公司/團隊 ZAV Architects

設計師姓名 ( Mohammadreza Ghodousi、 Fateme Rezaei Fakhr-e Astaneh、 Golnaz Bahrami、 Fereshteh Assadzadeh)

作品介紹

幾乎每個伊朗人都記得那位留著白鬍子名叫Baba Beski,亦稱Dr. Gholamali Beski的老醫生。他出現在國家電視頻道上,穿著那身經典的白袍,熱切地談論自然資源如何面臨急迫的危險,而人類應該過上一個更健康、更環保的生活。同時他還背誦了波斯古典詩歌中的幾句詩詞,激動熱淚盈眶。數年來他教導許多崇拜者和追隨者。還在世的時候,這位醫生兼環保主義者儼然變成了某種現代的神祕酋長,他的生活充滿對自然的極端熱愛,甚至將畢生的財產全部奉獻。 在他過世之後,他的直系親屬委託ZAV建築師事務所在這位老醫師生前居住的大型自然花園內為他設計建造一座墓園。他在這座私人花園裡的屋舍內過了一輩子,旁邊伴隨著一棟小圖書館和其他小設施。而在他與世長辭後,他將永遠長眠於此地。 ZAV建築師事務所提出重新將這座花園設計成一個向公眾開放的空間,如同許多歷史悠久的著名私人花園後來改建成為對外開放的都市公園,讓大家從事遊憩和休閒活動。透過這樣的方式,他的墳地便能從一座空間有限的墳墓延伸至整座花園,進而成為一座名副其實的活紀念館,讓他的粉絲大眾在各個角落都能緬懷這位領袖,甚至帶給大家如朝聖般的體驗。 Baba Beski的遺體被埋在他日常生活的空間旁。
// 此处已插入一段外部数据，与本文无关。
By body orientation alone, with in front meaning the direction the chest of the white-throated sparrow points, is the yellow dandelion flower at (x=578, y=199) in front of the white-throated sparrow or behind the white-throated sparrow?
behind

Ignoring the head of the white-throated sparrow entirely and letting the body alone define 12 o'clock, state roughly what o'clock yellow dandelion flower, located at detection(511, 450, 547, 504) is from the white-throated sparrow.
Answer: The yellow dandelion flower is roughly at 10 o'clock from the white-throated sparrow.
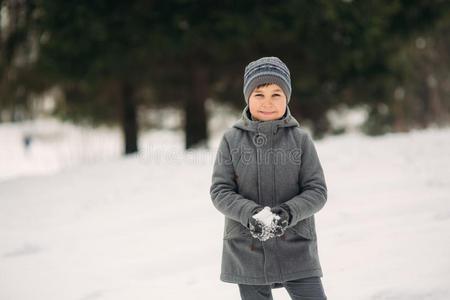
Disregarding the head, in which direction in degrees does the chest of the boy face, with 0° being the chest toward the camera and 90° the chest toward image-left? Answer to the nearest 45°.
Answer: approximately 0°

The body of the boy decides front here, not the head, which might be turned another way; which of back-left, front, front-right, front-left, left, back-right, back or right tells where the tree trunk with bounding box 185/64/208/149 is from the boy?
back

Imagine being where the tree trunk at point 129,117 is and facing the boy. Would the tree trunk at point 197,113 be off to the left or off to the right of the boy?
left

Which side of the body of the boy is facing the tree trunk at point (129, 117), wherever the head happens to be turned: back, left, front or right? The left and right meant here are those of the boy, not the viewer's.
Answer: back
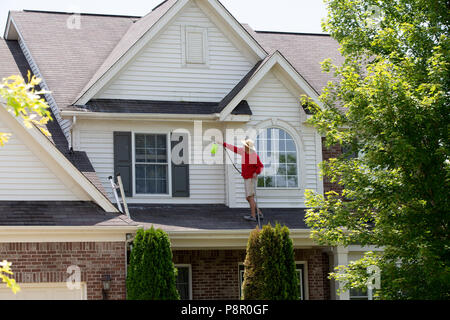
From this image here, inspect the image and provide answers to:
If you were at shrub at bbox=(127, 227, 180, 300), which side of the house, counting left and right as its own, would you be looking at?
front

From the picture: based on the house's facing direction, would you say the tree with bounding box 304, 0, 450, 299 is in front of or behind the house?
in front

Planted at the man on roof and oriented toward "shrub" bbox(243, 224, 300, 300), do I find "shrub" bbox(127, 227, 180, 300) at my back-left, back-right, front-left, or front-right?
front-right

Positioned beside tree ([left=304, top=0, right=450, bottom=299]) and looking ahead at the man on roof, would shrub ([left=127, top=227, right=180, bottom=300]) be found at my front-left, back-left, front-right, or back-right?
front-left

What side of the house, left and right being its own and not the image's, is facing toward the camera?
front
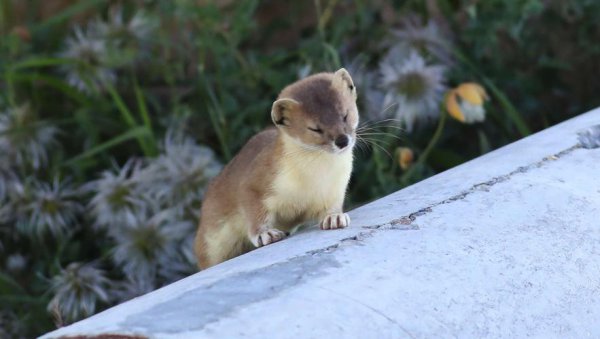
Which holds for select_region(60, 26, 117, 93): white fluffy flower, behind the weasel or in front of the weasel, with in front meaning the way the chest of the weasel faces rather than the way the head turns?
behind

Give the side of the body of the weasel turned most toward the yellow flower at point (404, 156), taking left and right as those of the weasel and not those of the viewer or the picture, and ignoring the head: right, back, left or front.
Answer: left

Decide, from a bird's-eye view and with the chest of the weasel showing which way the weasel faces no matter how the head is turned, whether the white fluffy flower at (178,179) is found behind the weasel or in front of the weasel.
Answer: behind

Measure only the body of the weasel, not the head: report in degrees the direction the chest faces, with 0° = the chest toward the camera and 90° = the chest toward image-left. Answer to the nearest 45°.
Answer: approximately 315°
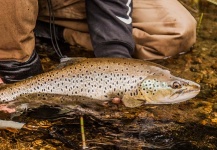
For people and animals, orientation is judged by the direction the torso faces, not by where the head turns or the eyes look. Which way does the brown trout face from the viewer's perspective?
to the viewer's right

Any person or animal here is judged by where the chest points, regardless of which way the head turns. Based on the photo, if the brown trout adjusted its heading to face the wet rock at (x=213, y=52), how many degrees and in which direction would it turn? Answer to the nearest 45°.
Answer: approximately 45° to its left
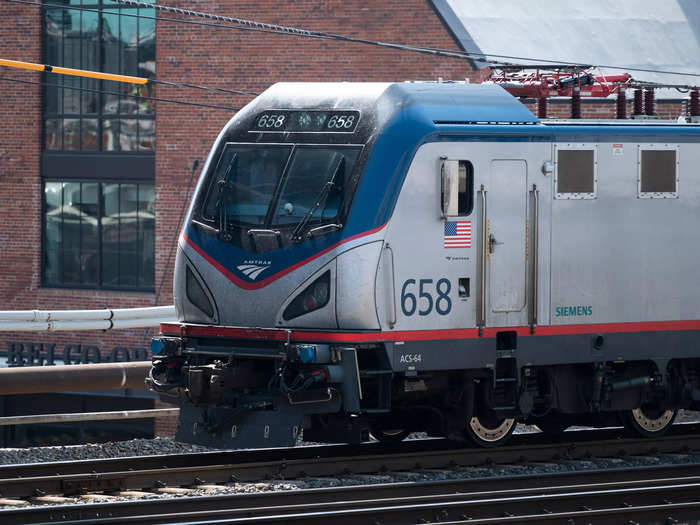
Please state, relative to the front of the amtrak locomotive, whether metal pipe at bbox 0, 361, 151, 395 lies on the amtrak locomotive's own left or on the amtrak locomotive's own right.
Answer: on the amtrak locomotive's own right

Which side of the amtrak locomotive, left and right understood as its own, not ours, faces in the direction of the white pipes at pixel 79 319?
right

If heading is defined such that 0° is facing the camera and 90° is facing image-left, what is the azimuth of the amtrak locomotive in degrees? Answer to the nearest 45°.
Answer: approximately 45°
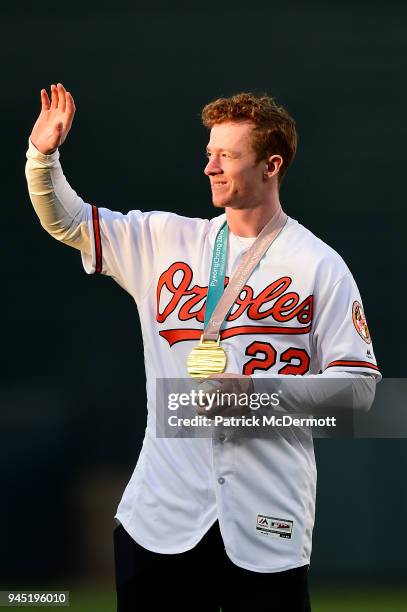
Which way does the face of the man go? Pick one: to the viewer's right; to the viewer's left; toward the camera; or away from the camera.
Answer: to the viewer's left

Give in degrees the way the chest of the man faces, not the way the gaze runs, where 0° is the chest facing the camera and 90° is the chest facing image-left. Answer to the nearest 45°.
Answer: approximately 45°
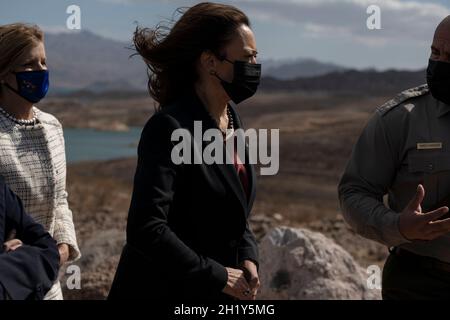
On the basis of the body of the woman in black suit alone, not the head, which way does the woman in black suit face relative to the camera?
to the viewer's right

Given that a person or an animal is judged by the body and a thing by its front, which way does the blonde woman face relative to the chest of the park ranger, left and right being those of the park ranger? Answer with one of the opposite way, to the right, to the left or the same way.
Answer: to the left

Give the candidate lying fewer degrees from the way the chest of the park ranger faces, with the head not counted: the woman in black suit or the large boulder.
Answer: the woman in black suit

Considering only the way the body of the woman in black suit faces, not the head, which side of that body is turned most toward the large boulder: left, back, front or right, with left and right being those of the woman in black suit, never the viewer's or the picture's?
left

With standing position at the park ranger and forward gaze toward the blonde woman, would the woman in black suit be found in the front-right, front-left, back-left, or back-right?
front-left

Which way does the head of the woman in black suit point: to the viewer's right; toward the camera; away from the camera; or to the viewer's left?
to the viewer's right

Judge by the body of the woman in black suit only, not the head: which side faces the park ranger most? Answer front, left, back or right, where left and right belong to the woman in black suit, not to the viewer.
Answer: front

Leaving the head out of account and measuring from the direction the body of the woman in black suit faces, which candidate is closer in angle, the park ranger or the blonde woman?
the park ranger

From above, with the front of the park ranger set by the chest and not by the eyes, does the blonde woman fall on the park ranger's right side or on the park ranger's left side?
on the park ranger's right side

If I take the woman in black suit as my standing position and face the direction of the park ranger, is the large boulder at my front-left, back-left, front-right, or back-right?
front-left

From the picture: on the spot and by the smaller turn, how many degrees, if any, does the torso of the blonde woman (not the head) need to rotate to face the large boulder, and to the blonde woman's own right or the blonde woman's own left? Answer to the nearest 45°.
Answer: approximately 90° to the blonde woman's own left

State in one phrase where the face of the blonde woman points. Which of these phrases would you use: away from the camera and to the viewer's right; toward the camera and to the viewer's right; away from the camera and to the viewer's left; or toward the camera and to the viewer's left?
toward the camera and to the viewer's right

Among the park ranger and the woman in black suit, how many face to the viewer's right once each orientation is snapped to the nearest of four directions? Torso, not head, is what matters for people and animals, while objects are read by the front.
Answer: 1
雖然肉體早已腐爛,不過他仍會逐漸演化成這些草木植物的生命體,使整座花園更加茂盛繁榮。在這接近生與死的地域,這兩個看起來相似但卻不盡相斥的概念糾纏正是於整個設計過程中最令我們感興趣的地方。 重新設計這座花園,人造結構和自然形態在枯萎(朝向死亡和虛無)與不完整(朝向生命和生長)之間的永久邊緣狀態相互融合。比如新的建築物和翻新之部份特意保留的不完整結構:有時一棟建築物向大自然的力量敞開自我反而是為了能加速其變成廢墟,甚或通道只能透過泥土塑形使之平整,且避免使用新的固定材料,於是乎,通道便可隨著時間變化改造。 對不完整設計之渴望實際反映在由編織鋼筋製成的結構上。當其表面隨著時間的流逝逐漸生鏽並被綠色植物覆蓋時,它便會不斷地發生變化,同時呈現出一種令人迷惑的恐怖樣貌,既不完整又模糊不清。此結構未完成之斷片部分將會被分散於整座花園各處,且各自具備不同的功能。它們可以成為加固現有建築物的結構、牆蓋、懸掛在墳物上的遮蔽物、連接的路徑或橋梁、一件家具或僅作為一個不完整性結構的提示,不過終究會有人能找到它的用處。 以目前的狀態來說,整座花園是對外開放的。墓園已經建好,而其他的工程還在陸續進行中。 簡報 Baba Beski是一個如酋長般的伊朗環保主義者,而在他過世之後,家屬也按照其遺願將他安葬在他平日生活的私人花園中。整座花園被重新設計成一個紀念館,讓他生前的追隨者得隨時緬懷並探訪,繼續遵循他對於生命和自然的理念。花園裡的建築物,包括他的圖書館和墳地及其他設施,皆呈現出不完整性設計的各種階段。這些表現充分體現在編織鋼筋製成的結構上,不斷被大自然改變或征服。 就目前的狀態來說,整座花園是對外開放的。墓園已經建好,而其他的工程還在陸續進行中。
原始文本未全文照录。